*INPUT*
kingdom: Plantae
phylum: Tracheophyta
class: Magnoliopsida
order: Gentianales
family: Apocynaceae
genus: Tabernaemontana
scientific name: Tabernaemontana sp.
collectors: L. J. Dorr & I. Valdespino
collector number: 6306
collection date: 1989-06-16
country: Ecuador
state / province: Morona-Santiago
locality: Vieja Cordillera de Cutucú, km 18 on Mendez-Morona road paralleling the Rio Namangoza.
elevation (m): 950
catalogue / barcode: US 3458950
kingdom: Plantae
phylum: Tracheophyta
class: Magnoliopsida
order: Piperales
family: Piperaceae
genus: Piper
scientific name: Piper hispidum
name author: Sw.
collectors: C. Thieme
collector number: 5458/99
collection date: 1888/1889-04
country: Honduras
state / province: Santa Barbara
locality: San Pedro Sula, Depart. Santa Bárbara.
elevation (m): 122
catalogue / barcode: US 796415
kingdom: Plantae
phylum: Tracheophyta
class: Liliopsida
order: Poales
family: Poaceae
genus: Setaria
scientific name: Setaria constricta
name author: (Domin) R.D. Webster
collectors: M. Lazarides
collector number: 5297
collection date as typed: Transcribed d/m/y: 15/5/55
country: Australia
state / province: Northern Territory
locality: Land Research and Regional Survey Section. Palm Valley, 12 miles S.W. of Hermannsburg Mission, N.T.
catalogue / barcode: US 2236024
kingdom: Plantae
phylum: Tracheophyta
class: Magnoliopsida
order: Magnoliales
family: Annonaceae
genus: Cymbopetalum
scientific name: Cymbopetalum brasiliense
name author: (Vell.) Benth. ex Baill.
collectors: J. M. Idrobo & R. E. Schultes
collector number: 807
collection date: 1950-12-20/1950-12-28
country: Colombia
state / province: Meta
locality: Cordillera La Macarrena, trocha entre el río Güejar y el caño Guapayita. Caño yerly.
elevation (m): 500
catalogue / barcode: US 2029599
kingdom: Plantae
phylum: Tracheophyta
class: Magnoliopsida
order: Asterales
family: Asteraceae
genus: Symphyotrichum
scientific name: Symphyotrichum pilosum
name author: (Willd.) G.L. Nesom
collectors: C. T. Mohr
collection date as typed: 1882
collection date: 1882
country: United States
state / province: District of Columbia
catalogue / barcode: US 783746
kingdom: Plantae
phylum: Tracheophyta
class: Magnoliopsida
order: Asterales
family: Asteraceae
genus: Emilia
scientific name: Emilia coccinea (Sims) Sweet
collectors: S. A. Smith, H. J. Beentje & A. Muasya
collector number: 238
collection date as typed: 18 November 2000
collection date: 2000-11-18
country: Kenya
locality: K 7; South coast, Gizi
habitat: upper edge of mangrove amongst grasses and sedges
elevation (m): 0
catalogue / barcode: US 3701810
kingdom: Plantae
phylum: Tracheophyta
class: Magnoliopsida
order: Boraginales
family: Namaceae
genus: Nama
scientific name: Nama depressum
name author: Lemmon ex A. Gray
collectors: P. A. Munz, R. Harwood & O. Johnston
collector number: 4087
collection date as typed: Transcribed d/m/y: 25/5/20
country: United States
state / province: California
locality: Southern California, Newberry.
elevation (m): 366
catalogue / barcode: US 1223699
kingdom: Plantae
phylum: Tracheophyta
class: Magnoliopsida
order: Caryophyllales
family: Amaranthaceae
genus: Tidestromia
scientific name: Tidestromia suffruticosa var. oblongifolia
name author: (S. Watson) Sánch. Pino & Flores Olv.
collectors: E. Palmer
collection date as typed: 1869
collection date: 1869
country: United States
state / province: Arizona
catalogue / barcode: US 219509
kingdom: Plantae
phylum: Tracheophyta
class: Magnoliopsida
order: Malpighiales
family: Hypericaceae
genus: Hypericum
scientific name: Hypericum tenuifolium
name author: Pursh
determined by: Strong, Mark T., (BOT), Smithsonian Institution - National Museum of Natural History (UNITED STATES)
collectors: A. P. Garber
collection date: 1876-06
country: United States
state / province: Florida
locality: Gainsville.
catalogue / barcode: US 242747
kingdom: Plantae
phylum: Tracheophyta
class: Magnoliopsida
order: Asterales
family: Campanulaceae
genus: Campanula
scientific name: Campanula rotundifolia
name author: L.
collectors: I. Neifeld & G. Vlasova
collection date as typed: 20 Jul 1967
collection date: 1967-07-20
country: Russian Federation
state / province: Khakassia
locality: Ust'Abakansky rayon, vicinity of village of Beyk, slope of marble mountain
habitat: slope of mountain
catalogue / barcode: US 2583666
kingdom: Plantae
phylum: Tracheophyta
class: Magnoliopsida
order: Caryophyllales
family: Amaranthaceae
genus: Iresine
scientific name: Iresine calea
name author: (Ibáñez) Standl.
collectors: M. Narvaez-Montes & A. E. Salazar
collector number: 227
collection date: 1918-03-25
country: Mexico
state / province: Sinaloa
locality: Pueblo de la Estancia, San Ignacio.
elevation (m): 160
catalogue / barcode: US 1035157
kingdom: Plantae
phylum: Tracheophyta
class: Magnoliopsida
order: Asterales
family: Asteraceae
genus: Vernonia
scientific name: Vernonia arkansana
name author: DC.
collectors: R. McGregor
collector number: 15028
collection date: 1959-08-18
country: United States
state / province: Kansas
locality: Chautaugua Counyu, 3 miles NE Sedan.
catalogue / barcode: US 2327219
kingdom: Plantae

*TASK DETAILS*
Copy out the records above verbatim, starting from their first line and ending with the line containing "country: Honduras", with that line included.

*OUTPUT BELOW*
kingdom: Plantae
phylum: Tracheophyta
class: Magnoliopsida
order: Gentianales
family: Apocynaceae
genus: Tabernaemontana
scientific name: Tabernaemontana sp.
collectors: L. J. Dorr & I. Valdespino
collector number: 6306
collection date: 1989-06-16
country: Ecuador
state / province: Morona-Santiago
locality: Vieja Cordillera de Cutucú, km 18 on Mendez-Morona road paralleling the Rio Namangoza.
elevation (m): 950
catalogue / barcode: US 3458950
kingdom: Plantae
phylum: Tracheophyta
class: Magnoliopsida
order: Piperales
family: Piperaceae
genus: Piper
scientific name: Piper hispidum
name author: Sw.
collectors: C. Thieme
collector number: 5458/99
collection date: 1888/1889-04
country: Honduras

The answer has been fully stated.